• _EXERCISE DIRECTIONS_
Rewrite every line of the listing below as a JSON list of strings, one string per line, with blank lines skipped and the pictures left out.

• _THE INPUT_
>>>>
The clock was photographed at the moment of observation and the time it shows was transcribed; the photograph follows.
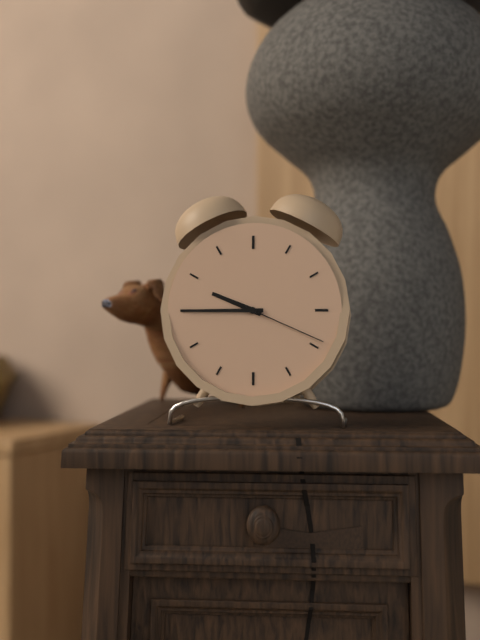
9:45:19
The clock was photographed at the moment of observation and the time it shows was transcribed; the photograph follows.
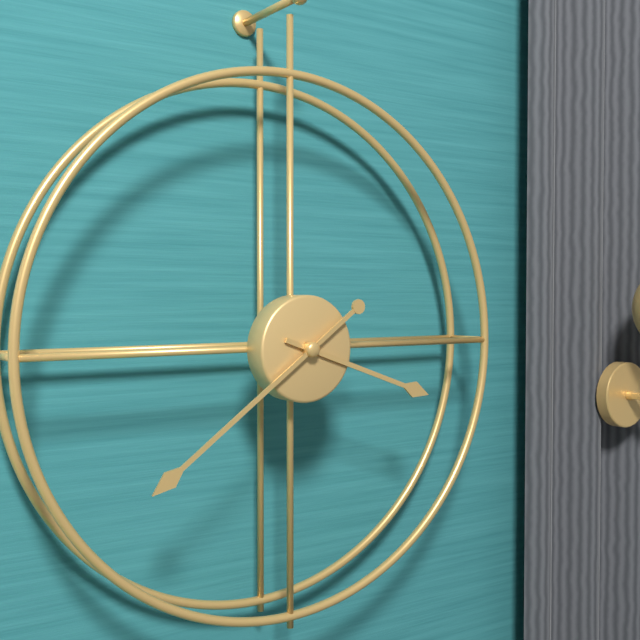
3:39
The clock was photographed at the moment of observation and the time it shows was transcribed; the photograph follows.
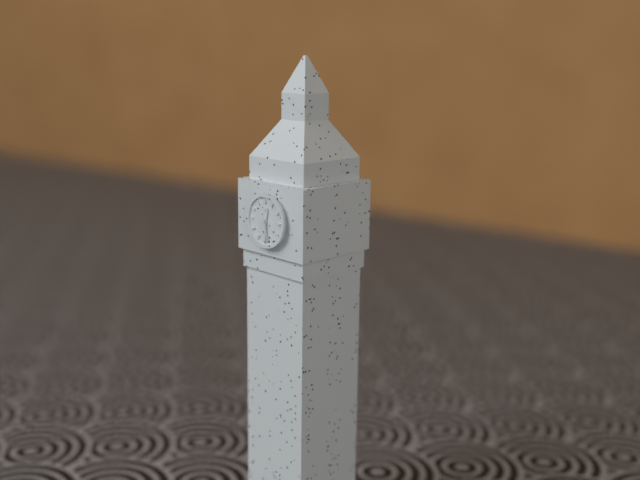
12:29
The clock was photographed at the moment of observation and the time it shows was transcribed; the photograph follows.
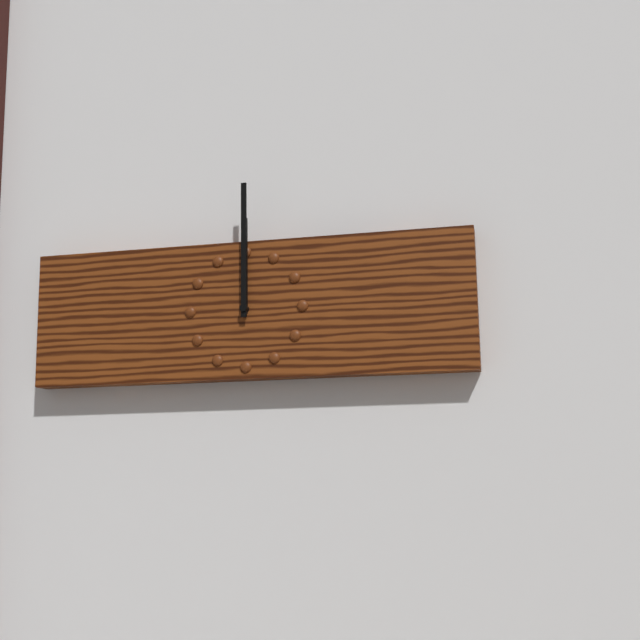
12:00
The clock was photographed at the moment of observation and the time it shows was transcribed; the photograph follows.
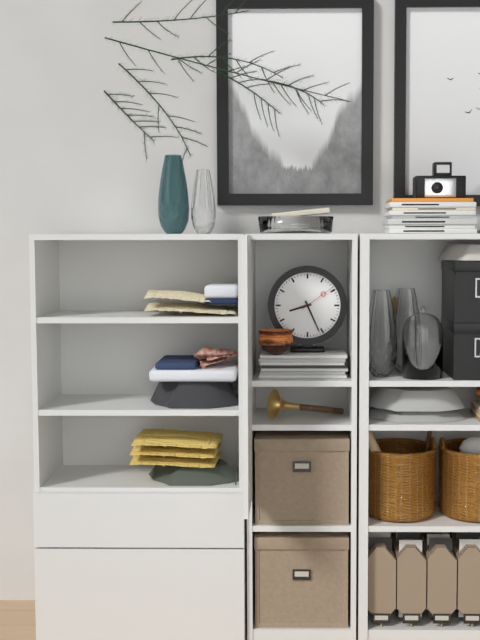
8:26
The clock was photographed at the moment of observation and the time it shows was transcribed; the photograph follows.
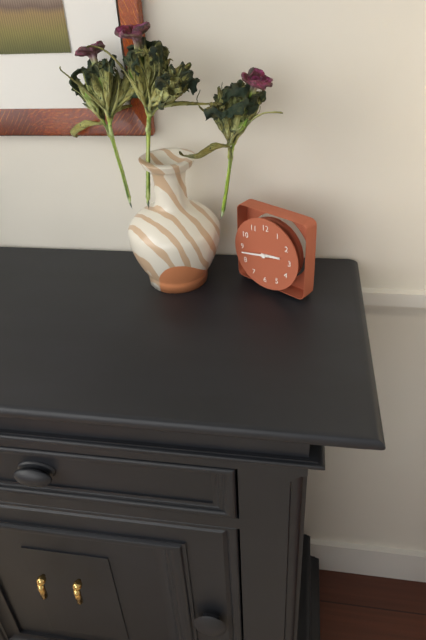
2:43
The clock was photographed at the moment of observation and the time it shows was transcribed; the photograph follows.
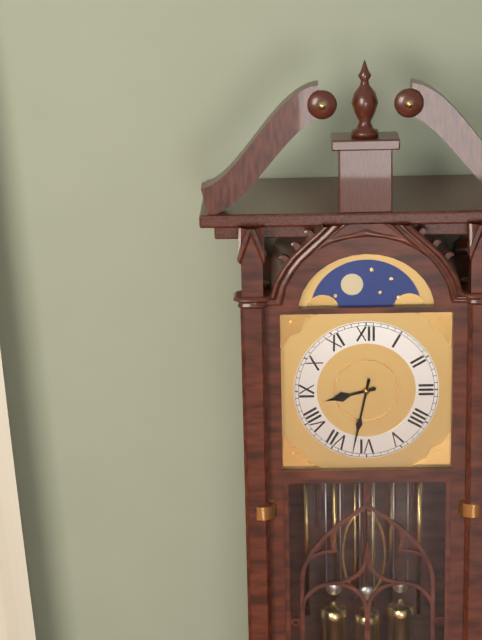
8:32
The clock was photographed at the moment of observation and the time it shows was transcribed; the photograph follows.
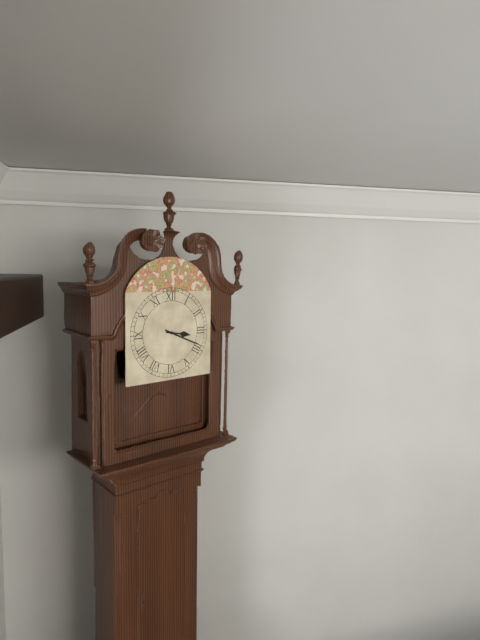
3:19
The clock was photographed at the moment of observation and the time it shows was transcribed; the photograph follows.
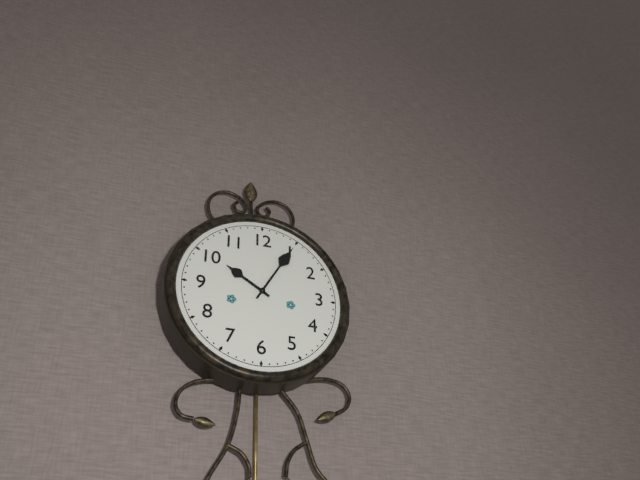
10:05
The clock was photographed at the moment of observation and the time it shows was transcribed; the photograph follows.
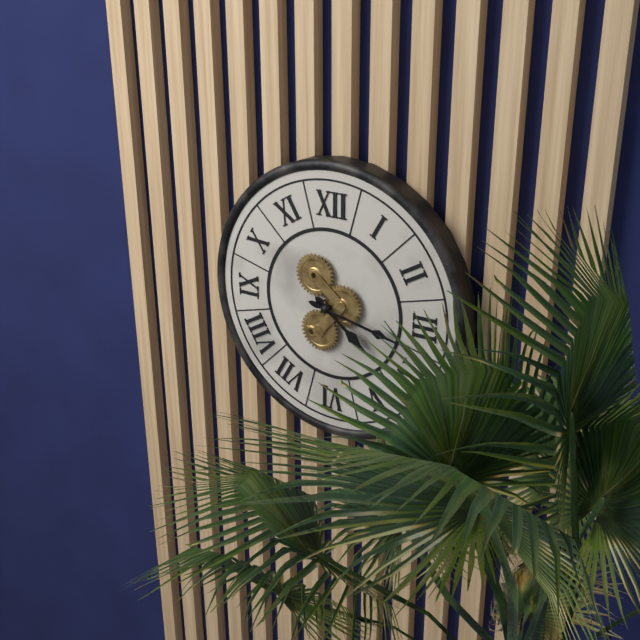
4:17
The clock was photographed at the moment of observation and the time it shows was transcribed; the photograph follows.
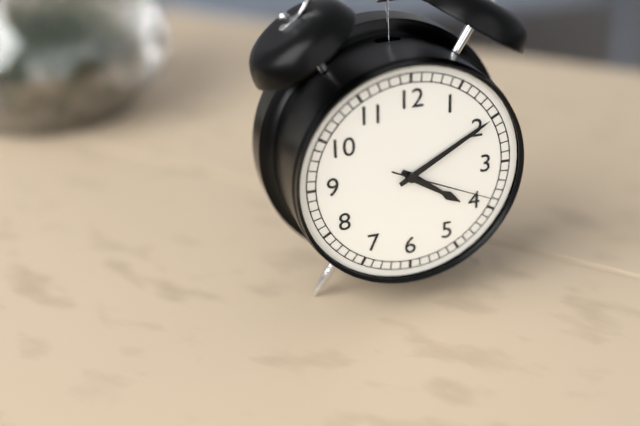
4:10:19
<<<<
• _OUTPUT FOR THIS EXERCISE_
[
  "The clock was photographed at the moment of observation and the time it shows was transcribed; the photograph follows.",
  "9:45:19",
  "The clock was photographed at the moment of observation and the time it shows was transcribed; the photograph follows.",
  "3:39",
  "The clock was photographed at the moment of observation and the time it shows was transcribed; the photograph follows.",
  "12:29",
  "The clock was photographed at the moment of observation and the time it shows was transcribed; the photograph follows.",
  "12:00",
  "The clock was photographed at the moment of observation and the time it shows was transcribed; the photograph follows.",
  "8:26",
  "The clock was photographed at the moment of observation and the time it shows was transcribed; the photograph follows.",
  "2:43",
  "The clock was photographed at the moment of observation and the time it shows was transcribed; the photograph follows.",
  "8:32",
  "The clock was photographed at the moment of observation and the time it shows was transcribed; the photograph follows.",
  "3:19",
  "The clock was photographed at the moment of observation and the time it shows was transcribed; the photograph follows.",
  "10:05",
  "The clock was photographed at the moment of observation and the time it shows was transcribed; the photograph follows.",
  "4:17",
  "The clock was photographed at the moment of observation and the time it shows was transcribed; the photograph follows.",
  "4:10:19"
]